Problem details
Keep the pictures out. Restate the entries below word for word.

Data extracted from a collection

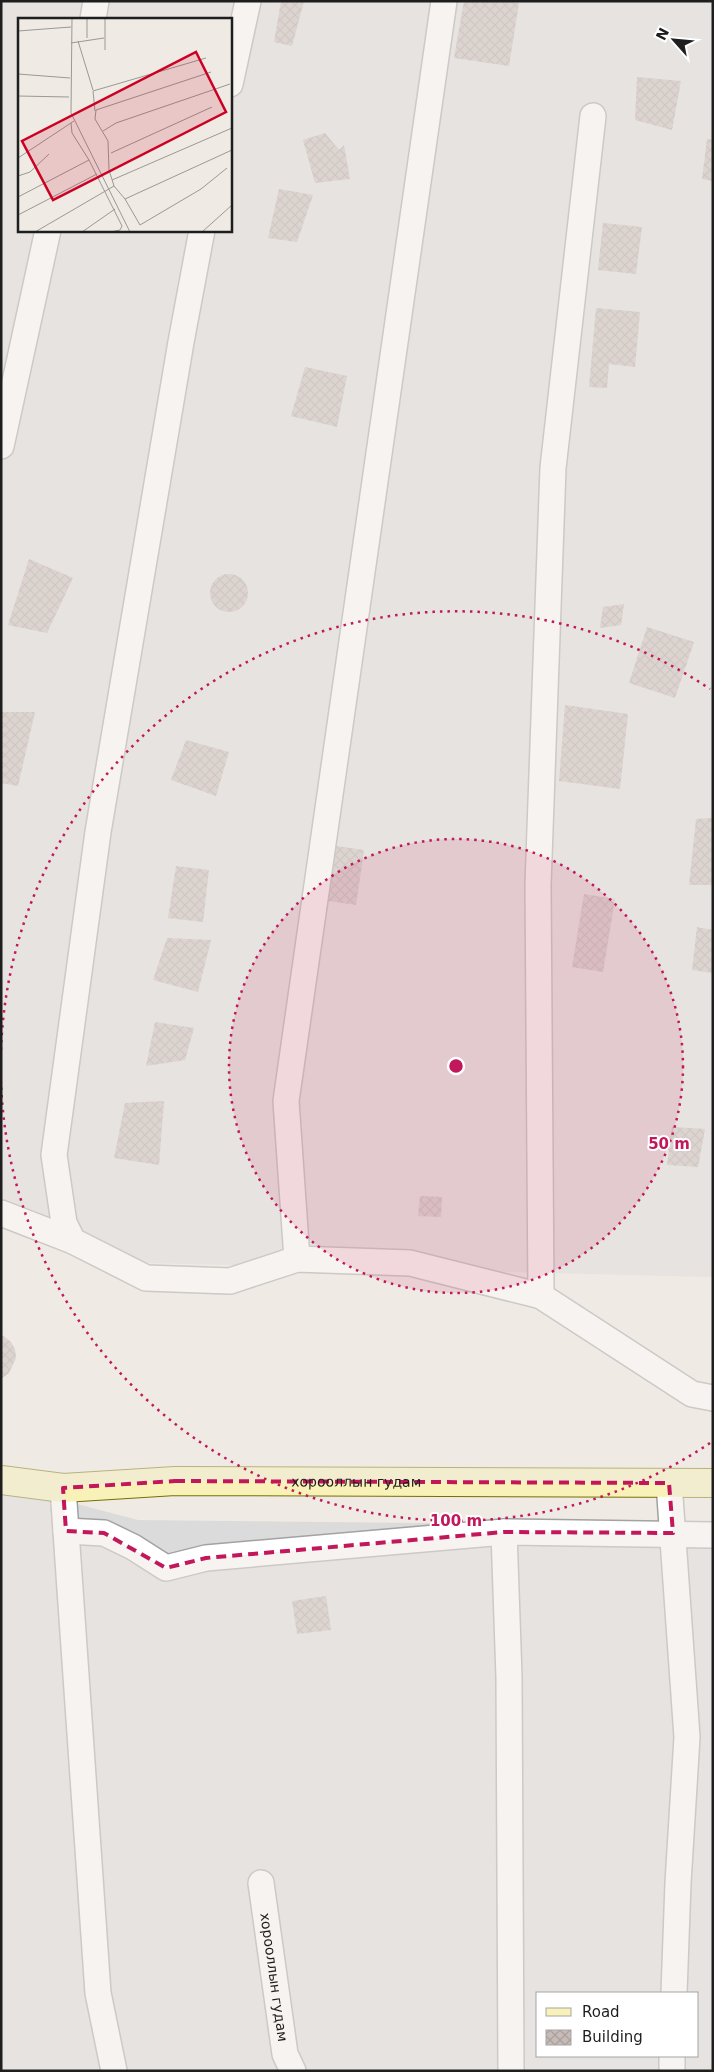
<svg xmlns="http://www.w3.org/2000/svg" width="714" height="2072" viewBox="0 0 714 2072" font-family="'DejaVu Sans',sans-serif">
<defs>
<pattern id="building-cross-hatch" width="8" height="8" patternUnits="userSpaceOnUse" patternTransform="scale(1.25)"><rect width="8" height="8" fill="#c7bbb7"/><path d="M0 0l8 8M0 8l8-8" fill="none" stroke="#aaa09d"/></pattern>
</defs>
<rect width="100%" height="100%" fill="#efeae4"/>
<g fill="#dcdbdb" fill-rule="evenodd">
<path d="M1,1H713V1277L147,1263L1,1215ZM19,19H230V230H19Z"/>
<path d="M1,1484L138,1520L713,1526V2071H1ZM538,1993H698V2056H538Z"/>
</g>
<g fill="url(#building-cross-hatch)">
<polygon points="281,1 304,1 292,46 274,42"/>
<polygon points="464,1 506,1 519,3 509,66 454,58"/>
<polygon points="637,77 681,81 672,130 635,120"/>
<polygon points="325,133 339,150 344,145 350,179 315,183 303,140"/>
<polygon points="707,139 713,140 713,181 702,179"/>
<polygon points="279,189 313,195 297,242 268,238"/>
<polygon points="603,223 642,227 636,274 598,270"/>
<polygon points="596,308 640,312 635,367 609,364 607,388 589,387"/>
<polygon points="305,367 347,376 337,427 291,416"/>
<polygon points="29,559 73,578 47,633 8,625"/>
<circle cx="229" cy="593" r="19"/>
<polygon points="624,604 621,625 600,628 603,607"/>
<polygon points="647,627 694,642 675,698 629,683"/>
<polygon points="565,705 628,714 620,789 559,781"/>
<polygon points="1,712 35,712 18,786 1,783"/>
<polygon points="186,740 229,752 216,796 171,780"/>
<polygon points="713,818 713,885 689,885 696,819"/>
<polygon points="330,845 364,850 356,905 322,900"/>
<polygon points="176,866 209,870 203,922 168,918"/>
<polygon points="584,894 615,899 603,972 572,967"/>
<polygon points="697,927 713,930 713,973 692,970"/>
<polygon points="167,938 211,940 198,992 153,980"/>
<polygon points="155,1022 194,1028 185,1060 146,1066"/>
<polygon points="164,1101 159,1165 114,1158 125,1103"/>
<polygon points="672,1127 705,1129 698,1167 667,1165"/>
<polygon points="420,1196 442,1197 441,1217 418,1216"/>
<polygon points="1,1334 11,1342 15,1349 16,1358 9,1373 1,1379"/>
<polygon points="326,1596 331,1630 297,1634 292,1601"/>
</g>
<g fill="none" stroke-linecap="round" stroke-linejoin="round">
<g stroke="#a2a2a2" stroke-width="28">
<g id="minor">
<polyline points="93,19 96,1"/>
<polyline points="230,84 248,1"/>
<polyline points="202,230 181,342 98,832 54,1155 64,1223 73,1241 146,1278 230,1281 297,1259 410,1263 541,1296 692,1394 713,1398"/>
<polyline points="1,446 48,230"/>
<polyline points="1,1213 73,1241"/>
<polyline points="297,1259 286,1101 444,1"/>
<polyline points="541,1296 538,885 553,468 593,116"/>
<polyline points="669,1483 687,1737 678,1883 674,1993"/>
<polyline points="63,1488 98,1993 114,2071"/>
<polyline points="66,1531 104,1533 133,1547 166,1568 206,1558 504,1532"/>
<path id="s1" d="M261,1883L285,2054L293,2071"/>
<polyline points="511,2071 509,1677 504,1532 713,1535"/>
<polyline points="672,2071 672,2056"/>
</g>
</g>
<g stroke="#756f05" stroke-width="30">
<g id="secondary">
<path id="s2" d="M1,1480L63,1488L175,1481L713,1483"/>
</g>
</g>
<use href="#minor" stroke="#fff" stroke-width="25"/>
<use href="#secondary" stroke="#f9f2b8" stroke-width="28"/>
</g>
<path d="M0 0H714V2072H0ZM175,1481L669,1483L673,1533L504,1532L206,1558L166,1568L104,1533L66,1531L63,1488Z" fill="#efeae4" fill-opacity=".55" fill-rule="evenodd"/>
<path fill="none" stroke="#c2185b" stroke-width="4" stroke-dasharray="10 6" stroke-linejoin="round" d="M175,1481L669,1483L673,1533L504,1532L206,1558L166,1568L104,1533L66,1531L63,1488Z"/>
<circle cx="456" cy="1066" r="227" fill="#c2185b" fill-opacity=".12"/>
<g fill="none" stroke="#c2185b" stroke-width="2.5" stroke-dasharray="2.5 5">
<circle cx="456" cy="1066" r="227"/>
<path d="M710 1443A455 455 0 0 1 1 1082M1 1050A455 455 0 0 1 710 689"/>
</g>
<g text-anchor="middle" stroke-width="4" stroke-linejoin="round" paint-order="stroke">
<g font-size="14" fill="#1e1e1e" stroke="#fff">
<text dy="5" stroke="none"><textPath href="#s2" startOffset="356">хорооллын гудам</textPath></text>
<text dy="5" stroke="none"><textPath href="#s1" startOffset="95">хорооллын гудам</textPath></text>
</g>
</g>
<g transform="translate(18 18)">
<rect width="214" height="214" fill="#efeae4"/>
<path fill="none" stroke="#9b9895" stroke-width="1" d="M54,0L53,95L112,214M0,13L53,9M69,20V0M60,23L75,72M53,25L86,20M87,32V0M0,56L52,60M0,78L51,79M77,93L75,73L188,40M53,105L54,115L71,142M85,113L98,105L212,66M93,135L194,89M0,140L56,103M209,150L183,171L122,207L107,181L214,132M0,158L12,154L31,136M94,162L214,110M96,168L107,181M0,179L71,142L104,208L102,212L93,214M0,197L79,156M17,214L96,168L91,152L90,123L77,101L78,92L193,54M64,214L97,191M184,214L214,187"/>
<path fill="#c02" fill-opacity="0.15" stroke="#c02" stroke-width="2.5" d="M178,34L208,94L35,182L4,123Z"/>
<rect width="214" height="214" fill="none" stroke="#1e1e1e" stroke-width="2.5"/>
</g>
<circle cx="456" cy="1066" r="8" fill="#c2185b" stroke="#fff" stroke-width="2.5"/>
<g font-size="15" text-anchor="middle" font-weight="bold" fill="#c2185b" stroke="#fff" stroke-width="4" stroke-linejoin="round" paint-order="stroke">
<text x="669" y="1149">50 m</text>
<text x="456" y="1526">100 m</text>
</g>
<rect width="714" height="2072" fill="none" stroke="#1e1e1e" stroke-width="5"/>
<rect x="536" y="1992" width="162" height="65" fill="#ffffff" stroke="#a5a5a5"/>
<rect x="546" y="2008" width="25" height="8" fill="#f9f2b8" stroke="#a5a5a5"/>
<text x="582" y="2017" font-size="15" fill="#1e1e1e">Road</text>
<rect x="546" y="2030" width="25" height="15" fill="url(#building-cross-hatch)" stroke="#a5a5a5"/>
<text x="582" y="2042" font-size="15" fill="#1e1e1e">Building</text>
<g transform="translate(674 40) rotate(297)" stroke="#ffffff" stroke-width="4" paint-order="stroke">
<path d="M0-4L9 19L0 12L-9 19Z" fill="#1e1e1e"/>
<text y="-8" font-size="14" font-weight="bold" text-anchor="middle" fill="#1e1e1e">N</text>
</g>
</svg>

Exercise solution
<svg xmlns="http://www.w3.org/2000/svg" width="714" height="2072" viewBox="0 0 714 2072" font-family="'DejaVu Sans',sans-serif">
<defs>
<pattern id="building-cross-hatch" width="8" height="8" patternUnits="userSpaceOnUse" patternTransform="scale(1.25)"><rect width="8" height="8" fill="#c7bbb7"/><path d="M0 0l8 8M0 8l8-8" fill="none" stroke="#aaa09d"/></pattern>
</defs>
<rect width="100%" height="100%" fill="#efeae4"/>
<g fill="#dcdbdb" fill-rule="evenodd">
<path d="M1,1H713V1277L147,1263L1,1215ZM19,19H230V230H19Z"/>
<path d="M1,1484L138,1520L713,1526V2071H1ZM538,1993H698V2056H538Z"/>
</g>
<g fill="url(#building-cross-hatch)">
<polygon points="281,1 304,1 292,46 274,42"/>
<polygon points="464,1 506,1 519,3 509,66 454,58"/>
<polygon points="637,77 681,81 672,130 635,120"/>
<polygon points="325,133 339,150 344,145 350,179 315,183 303,140"/>
<polygon points="707,139 713,140 713,181 702,179"/>
<polygon points="279,189 313,195 297,242 268,238"/>
<polygon points="603,223 642,227 636,274 598,270"/>
<polygon points="596,308 640,312 635,367 609,364 607,388 589,387"/>
<polygon points="305,367 347,376 337,427 291,416"/>
<polygon points="29,559 73,578 47,633 8,625"/>
<circle cx="229" cy="593" r="19"/>
<polygon points="624,604 621,625 600,628 603,607"/>
<polygon points="647,627 694,642 675,698 629,683"/>
<polygon points="565,705 628,714 620,789 559,781"/>
<polygon points="1,712 35,712 18,786 1,783"/>
<polygon points="186,740 229,752 216,796 171,780"/>
<polygon points="713,818 713,885 689,885 696,819"/>
<polygon points="330,845 364,850 356,905 322,900"/>
<polygon points="176,866 209,870 203,922 168,918"/>
<polygon points="584,894 615,899 603,972 572,967"/>
<polygon points="697,927 713,930 713,973 692,970"/>
<polygon points="167,938 211,940 198,992 153,980"/>
<polygon points="155,1022 194,1028 185,1060 146,1066"/>
<polygon points="164,1101 159,1165 114,1158 125,1103"/>
<polygon points="672,1127 705,1129 698,1167 667,1165"/>
<polygon points="420,1196 442,1197 441,1217 418,1216"/>
<polygon points="1,1334 11,1342 15,1349 16,1358 9,1373 1,1379"/>
<polygon points="326,1596 331,1630 297,1634 292,1601"/>
</g>
<g fill="none" stroke-linecap="round" stroke-linejoin="round">
<g stroke="#a2a2a2" stroke-width="28">
<g id="minor">
<polyline points="93,19 96,1"/>
<polyline points="230,84 248,1"/>
<polyline points="202,230 181,342 98,832 54,1155 64,1223 73,1241 146,1278 230,1281 297,1259 410,1263 541,1296 692,1394 713,1398"/>
<polyline points="1,446 48,230"/>
<polyline points="1,1213 73,1241"/>
<polyline points="297,1259 286,1101 444,1"/>
<polyline points="541,1296 538,885 553,468 593,116"/>
<polyline points="669,1483 687,1737 678,1883 674,1993"/>
<polyline points="63,1488 98,1993 114,2071"/>
<polyline points="66,1531 104,1533 133,1547 166,1568 206,1558 504,1532"/>
<path id="s1" d="M261,1883L285,2054L293,2071"/>
<polyline points="511,2071 509,1677 504,1532 713,1535"/>
<polyline points="672,2071 672,2056"/>
</g>
</g>
<g stroke="#756f05" stroke-width="30">
<g id="secondary">
<path id="s2" d="M1,1480L63,1488L175,1481L713,1483"/>
</g>
</g>
<use href="#minor" stroke="#fff" stroke-width="25"/>
<use href="#secondary" stroke="#f9f2b8" stroke-width="28"/>
</g>
<path d="M0 0H714V2072H0ZM175,1481L669,1483L673,1533L504,1532L206,1558L166,1568L104,1533L66,1531L63,1488Z" fill="#efeae4" fill-opacity=".55" fill-rule="evenodd"/>
<path fill="none" stroke="#c2185b" stroke-width="4" stroke-dasharray="10 6" stroke-linejoin="round" d="M175,1481L669,1483L673,1533L504,1532L206,1558L166,1568L104,1533L66,1531L63,1488Z"/>
<circle cx="456" cy="1066" r="227" fill="#c2185b" fill-opacity=".12"/>
<g fill="none" stroke="#c2185b" stroke-width="2.5" stroke-dasharray="2.5 5">
<circle cx="456" cy="1066" r="227"/>
<path d="M710 1443A455 455 0 0 1 1 1082M1 1050A455 455 0 0 1 710 689"/>
</g>
<g text-anchor="middle" stroke-width="4" stroke-linejoin="round" paint-order="stroke">
<g font-size="14" fill="#1e1e1e" stroke="#fff">
<text dy="5" stroke="none"><textPath href="#s2" startOffset="356">хорооллын гудам</textPath></text>
<text dy="5" stroke="none"><textPath href="#s1" startOffset="95">хорооллын гудам</textPath></text>
</g>
</g>
<g transform="translate(18 18)">
<rect width="214" height="214" fill="#efeae4"/>
<path fill="none" stroke="#9b9895" stroke-width="1" d="M54,0L53,95L112,214M0,13L53,9M69,20V0M60,23L75,72M53,25L86,20M87,32V0M0,56L52,60M0,78L51,79M77,93L75,73L188,40M53,105L54,115L71,142M85,113L98,105L212,66M93,135L194,89M0,140L56,103M209,150L183,171L122,207L107,181L214,132M0,158L12,154L31,136M94,162L214,110M96,168L107,181M0,179L71,142L104,208L102,212L93,214M0,197L79,156M17,214L96,168L91,152L90,123L77,101L78,92L193,54M64,214L97,191M184,214L214,187"/>
<path fill="#c02" fill-opacity="0.15" stroke="#c02" stroke-width="2.5" d="M178,34L208,94L35,182L4,123Z"/>
<rect width="214" height="214" fill="none" stroke="#1e1e1e" stroke-width="2.5"/>
</g>
<circle cx="456" cy="1066" r="8" fill="#c2185b" stroke="#fff" stroke-width="2.5"/>
<g font-size="15" text-anchor="middle" font-weight="bold" fill="#c2185b" stroke="#fff" stroke-width="4" stroke-linejoin="round" paint-order="stroke">
<text x="669" y="1149">50 m</text>
<text x="456" y="1526">100 m</text>
</g>
<rect width="714" height="2072" fill="none" stroke="#1e1e1e" stroke-width="5"/>
<rect x="536" y="1992" width="162" height="65" fill="#ffffff" stroke="#a5a5a5"/>
<rect x="546" y="2008" width="25" height="8" fill="#f9f2b8" stroke="#a5a5a5"/>
<text x="582" y="2017" font-size="15" fill="#1e1e1e">Road</text>
<rect x="546" y="2030" width="25" height="15" fill="url(#building-cross-hatch)" stroke="#a5a5a5"/>
<text x="582" y="2042" font-size="15" fill="#1e1e1e">Building</text>
<g transform="translate(674 40) rotate(297)" stroke="#ffffff" stroke-width="4" paint-order="stroke">
<path d="M0-4L9 19L0 12L-9 19Z" fill="#1e1e1e"/>
<text y="-8" font-size="14" font-weight="bold" text-anchor="middle" fill="#1e1e1e">N</text>
</g>
</svg>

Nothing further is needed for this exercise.